Measurement reading data

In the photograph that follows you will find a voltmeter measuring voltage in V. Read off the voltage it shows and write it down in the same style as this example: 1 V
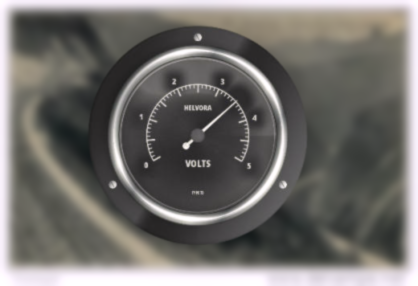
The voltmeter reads 3.5 V
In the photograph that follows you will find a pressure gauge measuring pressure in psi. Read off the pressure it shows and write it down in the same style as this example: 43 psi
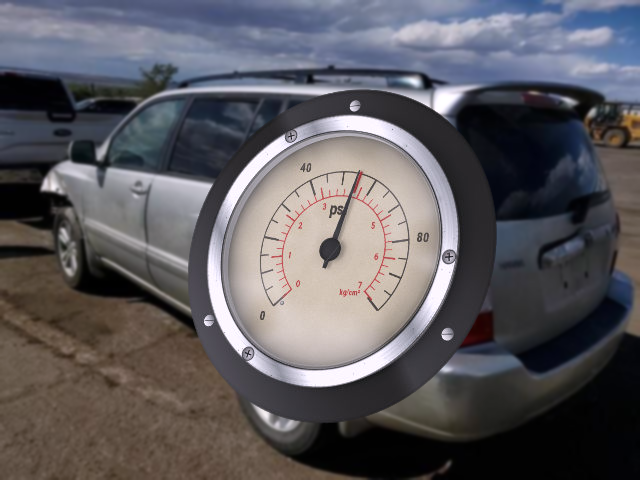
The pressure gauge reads 55 psi
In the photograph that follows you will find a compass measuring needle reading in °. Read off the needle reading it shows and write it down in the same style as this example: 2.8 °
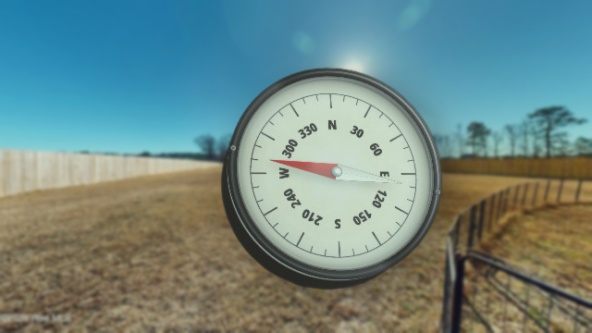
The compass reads 280 °
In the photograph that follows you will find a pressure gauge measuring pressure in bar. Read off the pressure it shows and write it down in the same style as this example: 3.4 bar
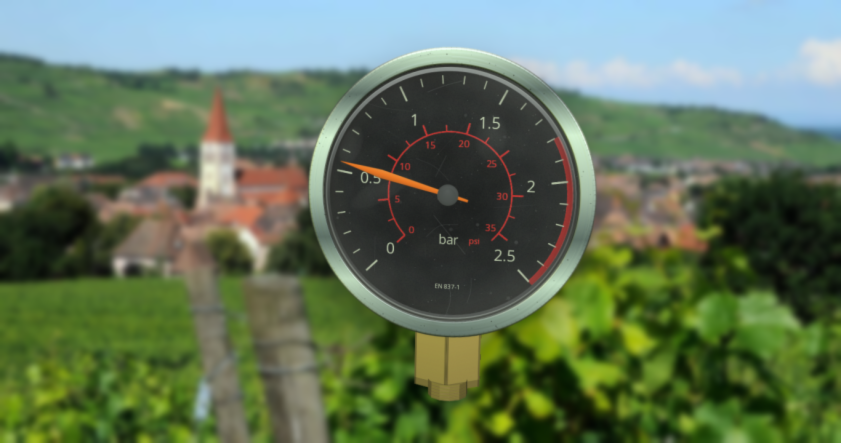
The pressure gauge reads 0.55 bar
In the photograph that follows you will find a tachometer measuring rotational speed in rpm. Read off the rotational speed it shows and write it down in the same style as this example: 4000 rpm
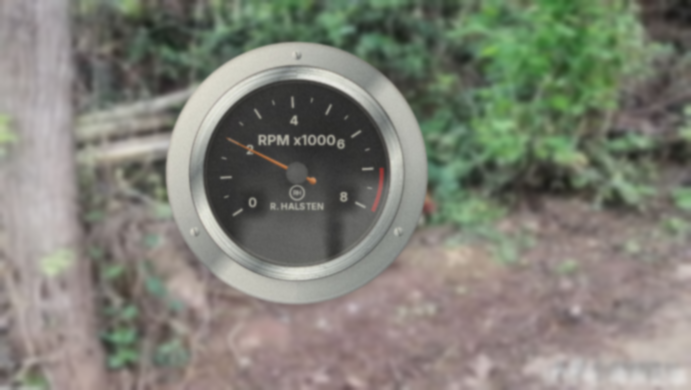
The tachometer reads 2000 rpm
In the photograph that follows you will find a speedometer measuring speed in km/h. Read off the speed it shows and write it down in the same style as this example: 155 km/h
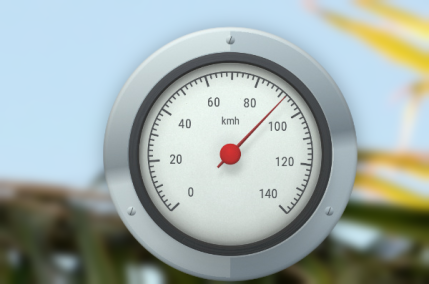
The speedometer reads 92 km/h
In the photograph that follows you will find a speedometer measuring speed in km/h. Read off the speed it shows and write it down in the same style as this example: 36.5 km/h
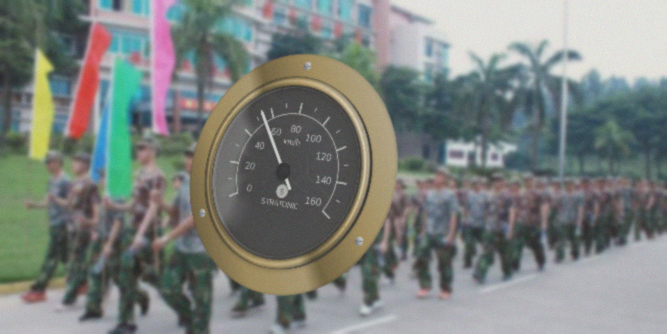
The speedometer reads 55 km/h
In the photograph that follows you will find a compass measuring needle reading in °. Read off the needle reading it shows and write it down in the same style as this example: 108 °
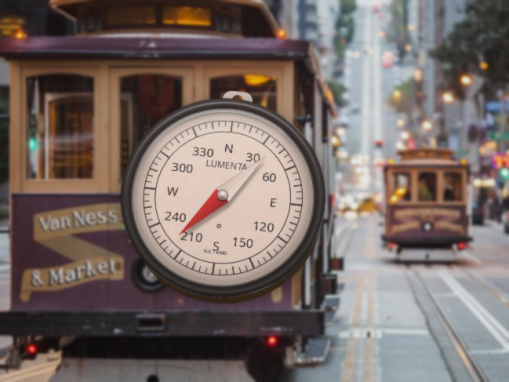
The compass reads 220 °
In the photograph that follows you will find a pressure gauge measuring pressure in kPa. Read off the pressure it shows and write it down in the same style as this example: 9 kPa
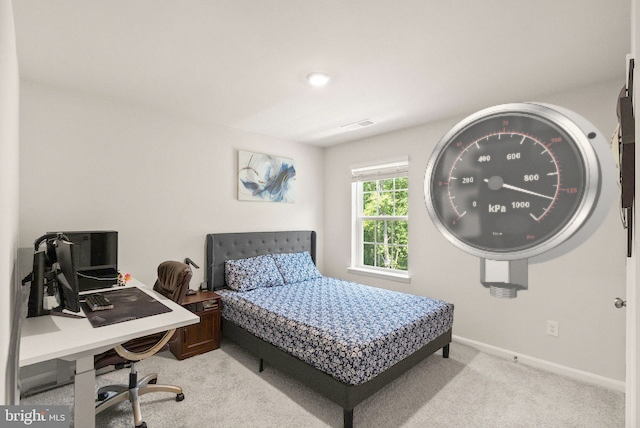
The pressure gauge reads 900 kPa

TASK OBJECTIVE:
Present the lines above as a Markdown table with two columns, No. and Line, numbering each row. Skip any blank lines and leave the pictures out.

RESPONSE BELOW:
| No. | Line |
|---|---|
| 1 | In the photograph that follows you will find a voltmeter measuring voltage in V. Read off the voltage it shows and write it down in the same style as this example: 1 V |
| 2 | The voltmeter reads 3.5 V |
| 3 | In the photograph that follows you will find a pressure gauge measuring pressure in psi. Read off the pressure it shows and write it down in the same style as this example: 43 psi |
| 4 | The pressure gauge reads 55 psi |
| 5 | In the photograph that follows you will find a compass measuring needle reading in °. Read off the needle reading it shows and write it down in the same style as this example: 2.8 ° |
| 6 | The compass reads 280 ° |
| 7 | In the photograph that follows you will find a pressure gauge measuring pressure in bar. Read off the pressure it shows and write it down in the same style as this example: 3.4 bar |
| 8 | The pressure gauge reads 0.55 bar |
| 9 | In the photograph that follows you will find a tachometer measuring rotational speed in rpm. Read off the rotational speed it shows and write it down in the same style as this example: 4000 rpm |
| 10 | The tachometer reads 2000 rpm |
| 11 | In the photograph that follows you will find a speedometer measuring speed in km/h. Read off the speed it shows and write it down in the same style as this example: 155 km/h |
| 12 | The speedometer reads 92 km/h |
| 13 | In the photograph that follows you will find a speedometer measuring speed in km/h. Read off the speed it shows and write it down in the same style as this example: 36.5 km/h |
| 14 | The speedometer reads 55 km/h |
| 15 | In the photograph that follows you will find a compass measuring needle reading in °. Read off the needle reading it shows and write it down in the same style as this example: 108 ° |
| 16 | The compass reads 220 ° |
| 17 | In the photograph that follows you will find a pressure gauge measuring pressure in kPa. Read off the pressure it shows and write it down in the same style as this example: 9 kPa |
| 18 | The pressure gauge reads 900 kPa |